What, then, is the interest of modeling? For realistic models, the answer is well known. It is about building a model, a prototype system, which is under study in order to manipulate it easily and make predictions. For social models, it is often helpful for policymakers to base their decisions on robust models that provide reliable predictions. Pushed to the limit, the idea would be to reach a rational policy at the last, freed from endless discussions. This idea is not new. We could go back to Plato and his Republic ruled by surveyors.
However, what is the point of simple models that do not claim the ability to predict anything? There are two major advantages to this type of modeling: the obligation to explain the models that would otherwise remain implicit, and then their conceptual clarity, which enables us to understand what we do. To understand these two points, I shall go back to Schelling’s segregation model. You might have in mind an implicit model that links the segregation observed at neighborhood level to individual preference for segregation.
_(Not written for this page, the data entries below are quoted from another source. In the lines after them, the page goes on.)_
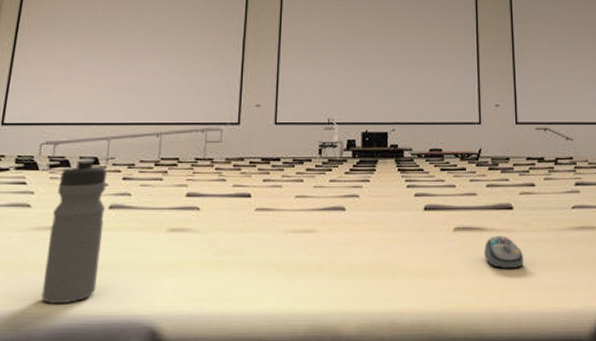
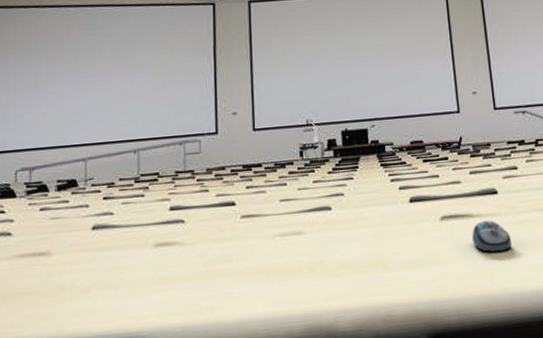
water bottle: present [41,158,107,303] -> none [32,180,88,329]

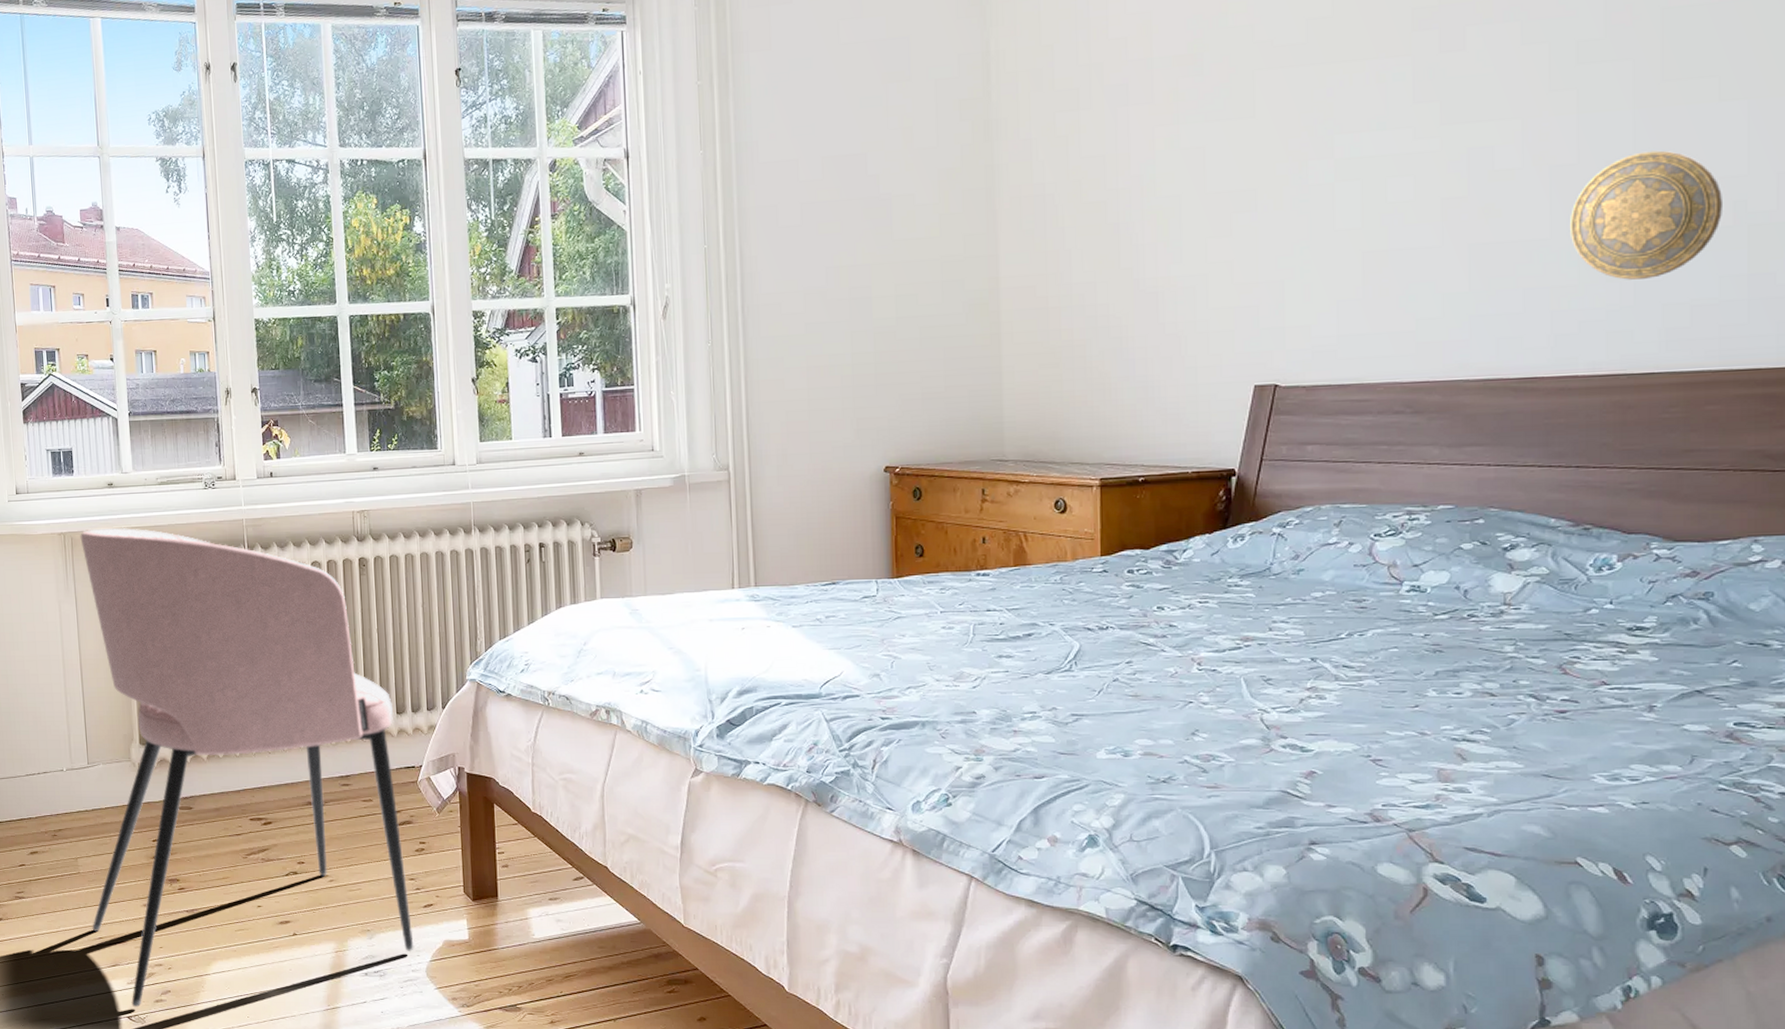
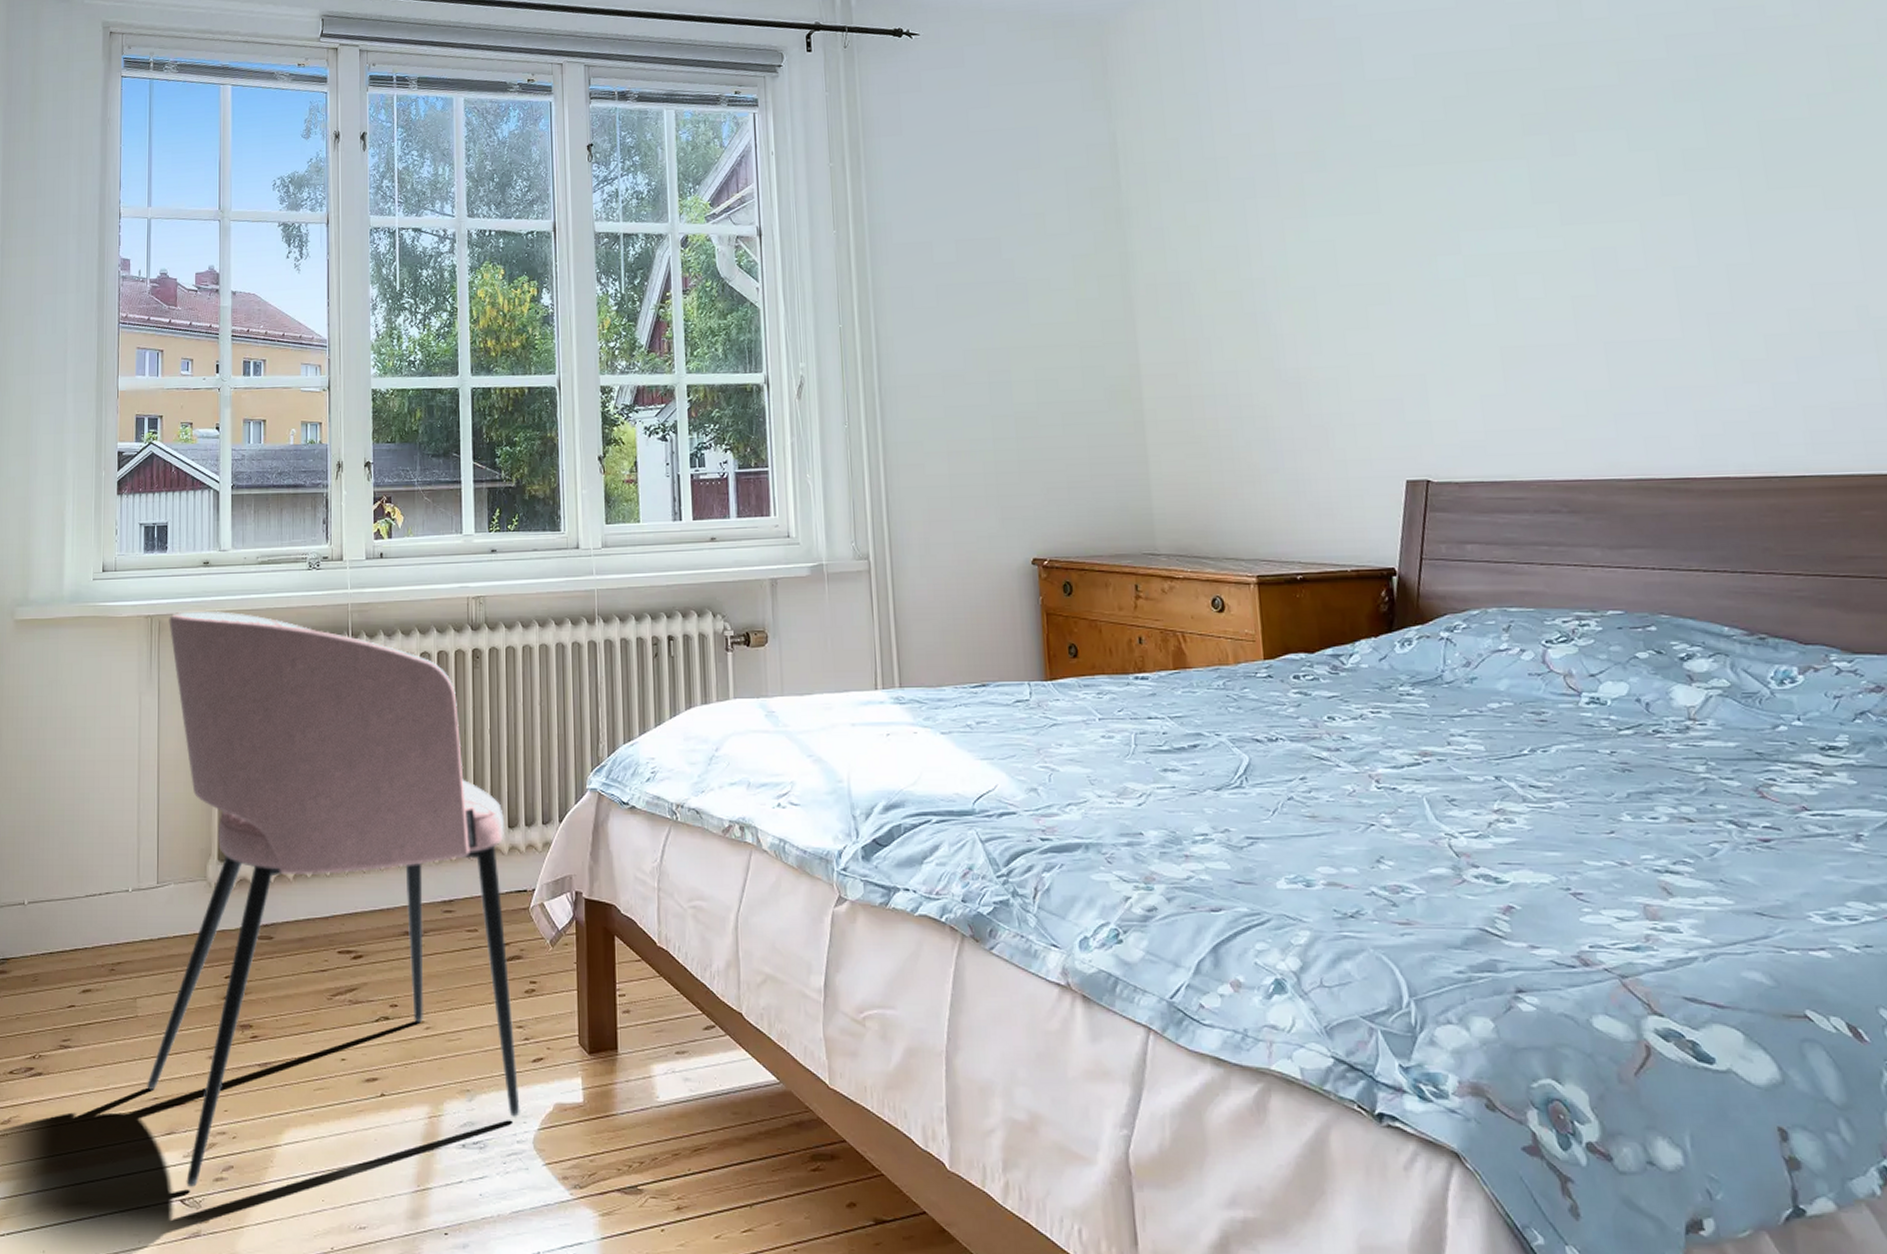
decorative plate: present [1570,150,1722,280] -> none [1699,255,1847,381]

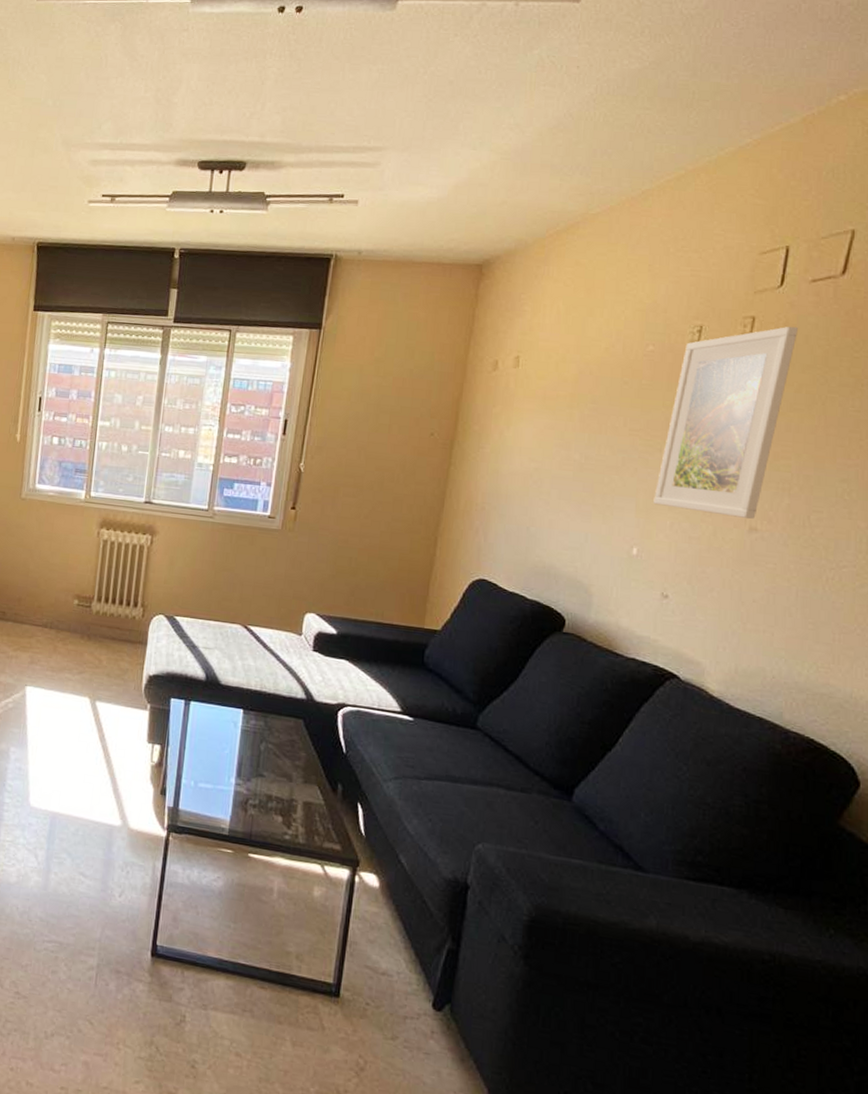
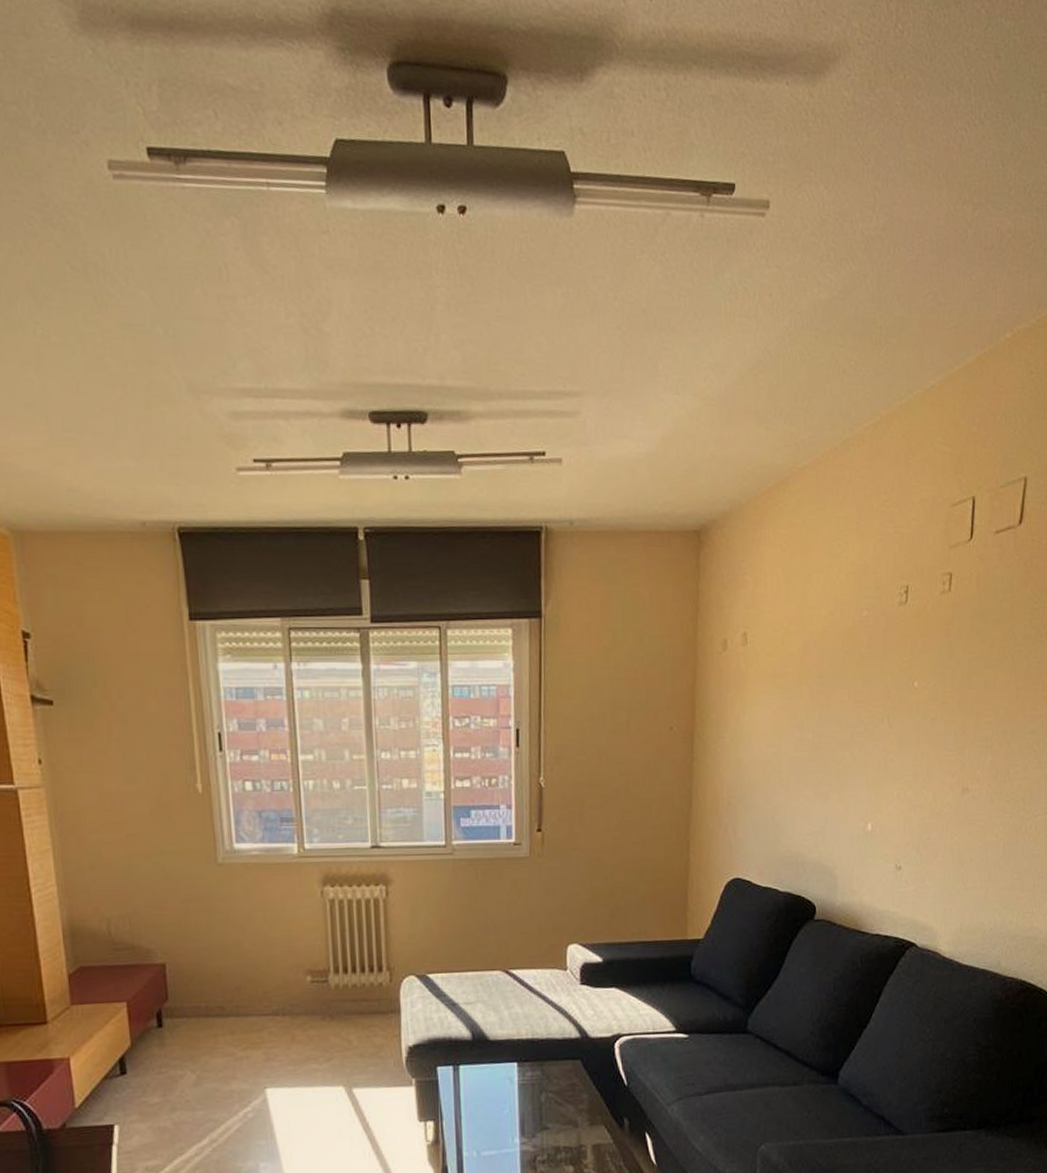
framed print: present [653,326,798,519] -> none [881,580,988,780]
To put it simply: intuitively, the observation of racial segregation involves individual racism. By modeling formally, we have to specify this fuzzy idea, studying the effect of individual preferences on the choice of residence. We learn that this intuition is not reliable, that the overall effects of individual decisions are not always intuitive. More generally, this model shows rigorously that it is not enough to let economic agents pursue their own interests selfishly, to achieve, inevitably, by the grace of the free market, an optimal situation.
Of course, the model says nothing about what is going on in the real economy. It just says (but it is interesting nonetheless) that, logically, individual profit does not necessarily mean social welfare. The educational interest of simple models is that, thanks to the small number of ingredients they contain, we can understand their results in detail, the causalities at work, without feeling overwhelmed by the complexity of realistic models. Thus, in Schelling’s model, we understand that if the result of accumulated selfishness is bad socially, it is because the movements of individuals are made without considering their effect on their neighbors. We can study these effects in detail and show why they are stronger than the additional satisfaction obtained by the person who moves, leading to an overall negative effect. This ability to understand the causalities at work contrasts with the “black-box” character of realistic models, where the complexity of the processes often prevents us from understanding the origin of specific results.